Exemples d’irrégularités

  • Absence de publication d’un des indicateurs clés de performance qui ne bénéficient pas de la clause d’exemption de publication pour cause de non-matérialité.
  • Absence de publication des informations narratives devant accompagner les tableaux incluant les indicateurs clés de performance.

Emettre des observations dans le rapport de certification des comptes

Lorsque le commissaire aux comptes relève des inexactitudes significatives susceptibles d’influencer les lecteurs des informations relatives au règlement « Taxonomie » et que la direction ne procède pas aux modifications demandées, la mention suivante peut être utilisée (au niveau de la rubrique « Vérifications spécifiques ») : « Les informations prévues par l’article 8 du règlement (UE) 2020/852 incluses dans la déclaration de performance extra-financière appellent de notre part l’observation suivante : (description) ».

Exemples d’observations

  • Incohérence manifeste entre la présentation de certaines activités qui ont été considérées comme alignées ou durables et les constats issus des travaux mis en œuvre dans le cadre de l’audit des comptes.
  • Double-comptage d’une activité.

 

Pour conclure

Pour le commissaire aux comptes, l’examen de la DPEF constitue une première étape, une sorte de « galop d’essai », compte tenu des enjeux du futur rapport de durabilité qui figurera aussi dans le rapport de gestion.

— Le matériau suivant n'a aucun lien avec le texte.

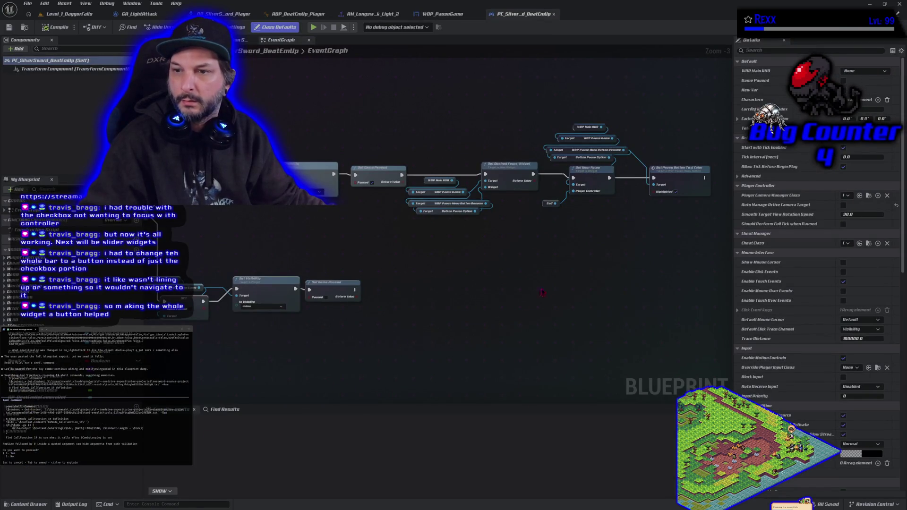
scroll(542, 293, up, 3)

Eu égard à la quantité d’information à fournir et à l’analyse de matérialité nécessaire pour établir ce document, les auditeurs n’ont pas d’autres choix que de se former à cette nouvelle réglementation.

1 Ensemble de règlements fixant la classification des activités durables : règlement (UE) 2020/852 du 18 juin 2020 ; règlement délégué (UE) 2021/2139 du 4 juin 2021 ; règlement (UE) 2021/2178 du 6 juillet 2021 ; règlement délégué (UE) 2022/1214 du 9 mars 2022.

2 CNCC, diligences du commissaire aux comptes relatives aux nouvelles informations en matière de taxonomie « verte » devant être incluses dans les DPEF publiées à compter du 1er janvier 2023 en application du règlement (UE) 2020/852 – Décembre 2022.

3 Norme d’exercice professionnel 9510 « Diligences du commissaire aux comptes relatives au rapport de gestion, aux autres documents sur la situation financière et les comptes et aux informations relevant du rapport sur le gouvernement d’entreprise adressés aux membres de l’organe appelé à statuer sur les comptes ».